Willenbacher E, et al. Ann Hematol 2020.


High-grade B cell lymphomas with rearrangements on C-MYC and BCL2 and/or BCL6 (HGBL with MYC and BCL2 and/or Bcl6 rearrangement) are associated with worse clinical outcomes and thus were introduced as a separate new category in the recently updated WHO classification. From 2012 to 2016, we analyzed a consecutive cohort of large B cell lymphomas (LBCLs) for C-MYC, BCL2, and BCL6 rearrangements and correlated our results with clinical-pathological parameters.

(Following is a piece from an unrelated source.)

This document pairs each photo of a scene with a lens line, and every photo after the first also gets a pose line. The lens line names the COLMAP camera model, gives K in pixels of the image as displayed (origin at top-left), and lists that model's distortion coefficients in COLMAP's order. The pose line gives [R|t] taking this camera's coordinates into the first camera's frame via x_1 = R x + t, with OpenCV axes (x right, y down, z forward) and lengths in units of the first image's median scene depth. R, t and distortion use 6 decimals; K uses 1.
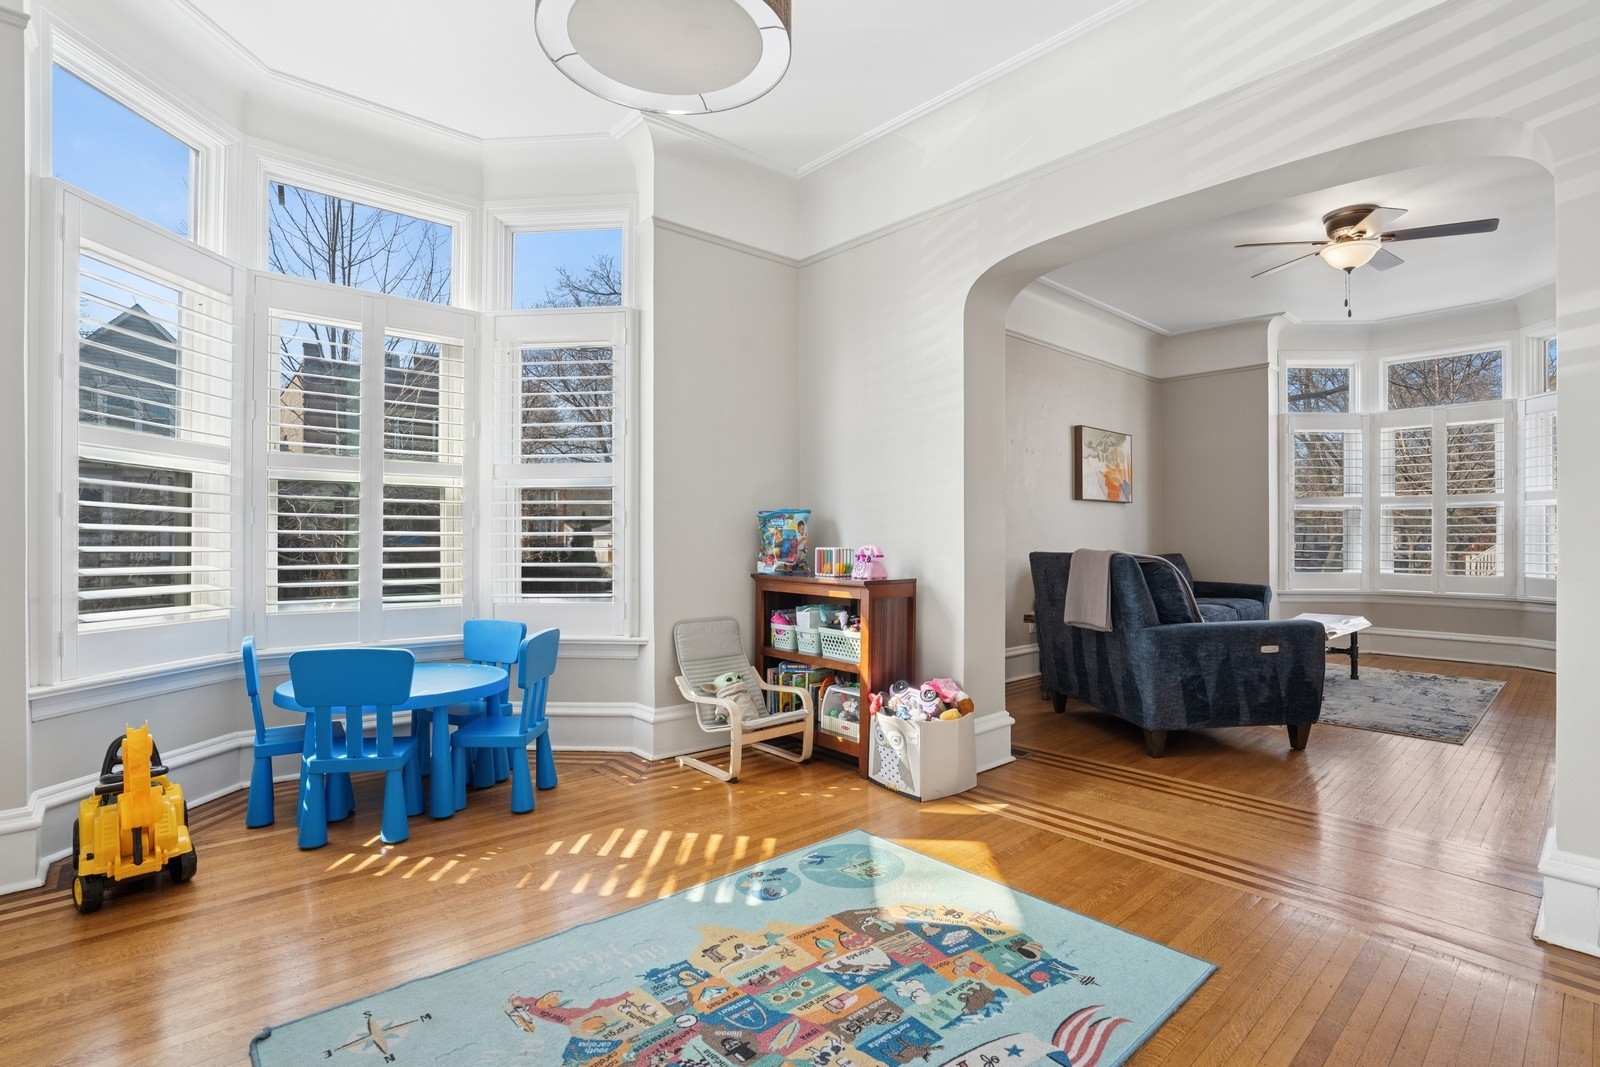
lens RADIAL K [[752.2, 0, 800.0], [0, 752.2, 533.5], [0, 0, 1]] dist [-0.054292, 0.017500]
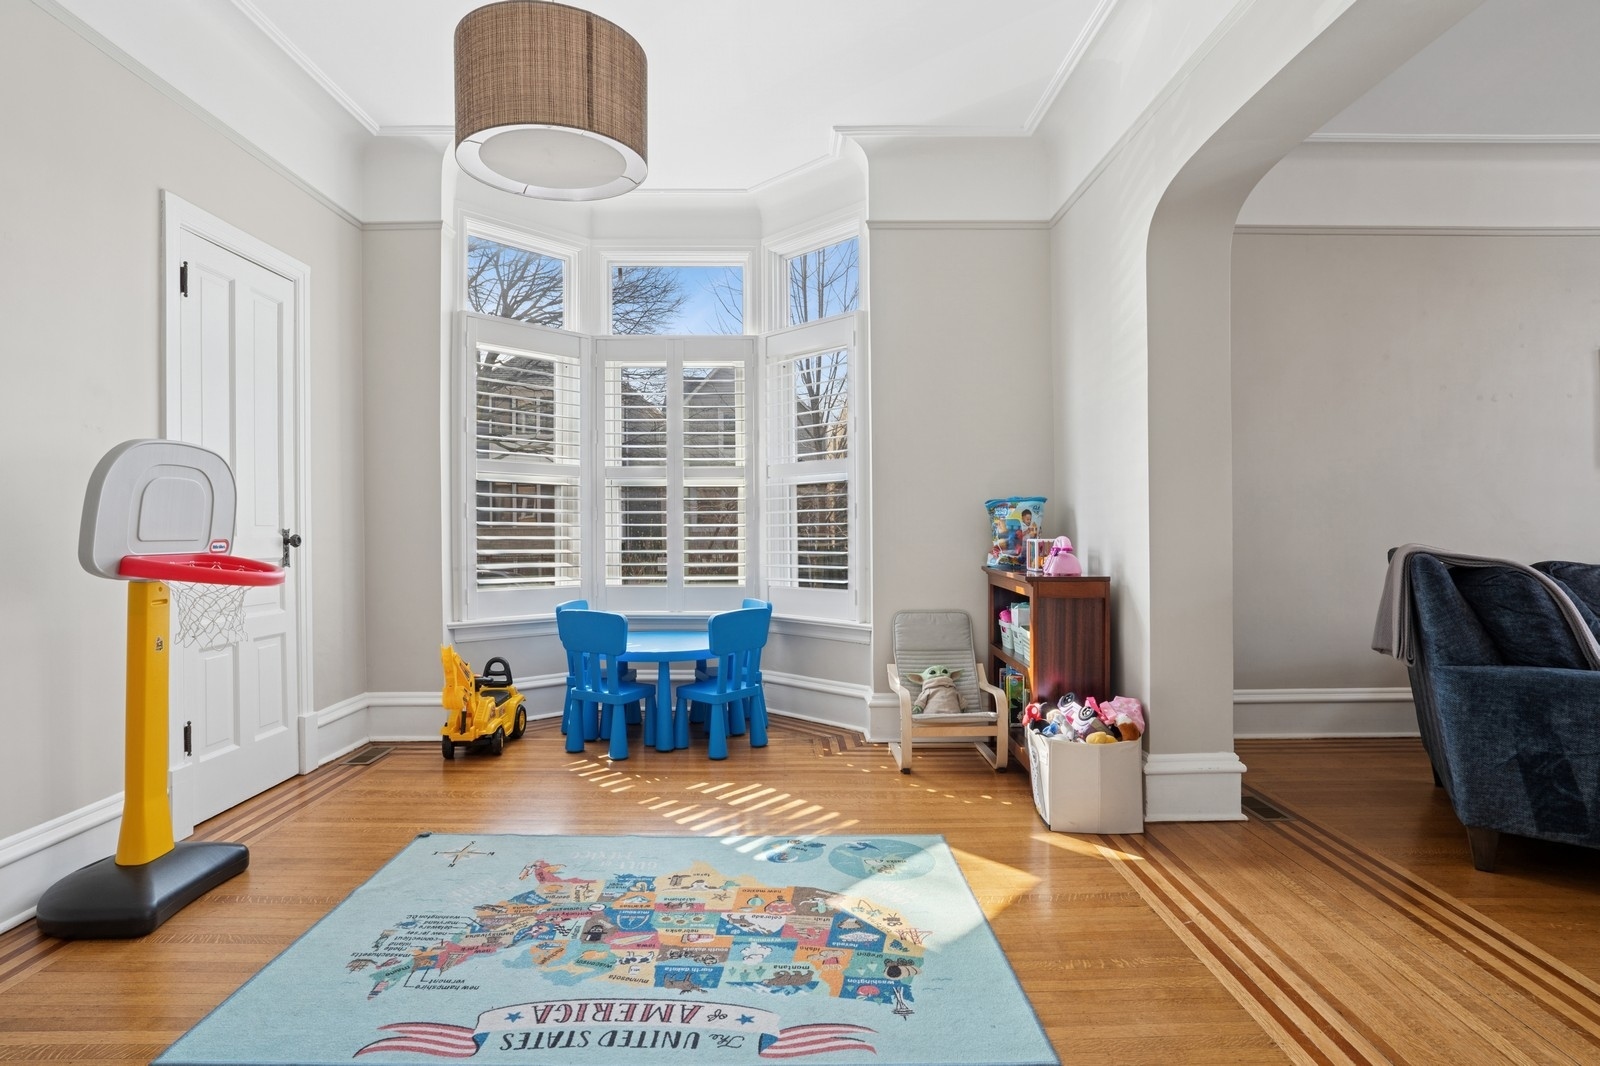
lens RADIAL K [[818.6, 0, 803.5], [0, 818.6, 521.3], [0, 0, 1]] dist [-0.034287, 0.020878]
pose [[0.759338, -0.006362, -0.650665, 0.516394], [0.007402, 0.999972, -0.001139, -0.004585], [0.650654, -0.003952, 0.759364, 0.078231]]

Ten of 78 (13%) cases had a C-MYC and

BCL2 and/or BCL6 rearrangement, so-called double or triple hit (DH), while double/triple copy number gains (CNGs) were found in eight (10%) patients. Patients with a high-grade lymphoma with DH or CNG progressed significantly more often after first-line chemotherapy (p = 0.005). When treated with standard chemotherapy, patients with a DH or CNG had a significantly worse overall (OS) and recurrence free survival (RFS) compared with all other patients (p = 0.033 and p < 0.001, respectively). Thus, patients with a diffuse large B cell lymphoma, harboring a double/triple CNG, seem to have a similar poor prognosis than those with a DH. Though our data can only be regarded as preliminary, our results warrant further investigations to fully elucidate the role of CNGs as well as underlying molecular mechanisms resulting in aggressive behavior in LBCL.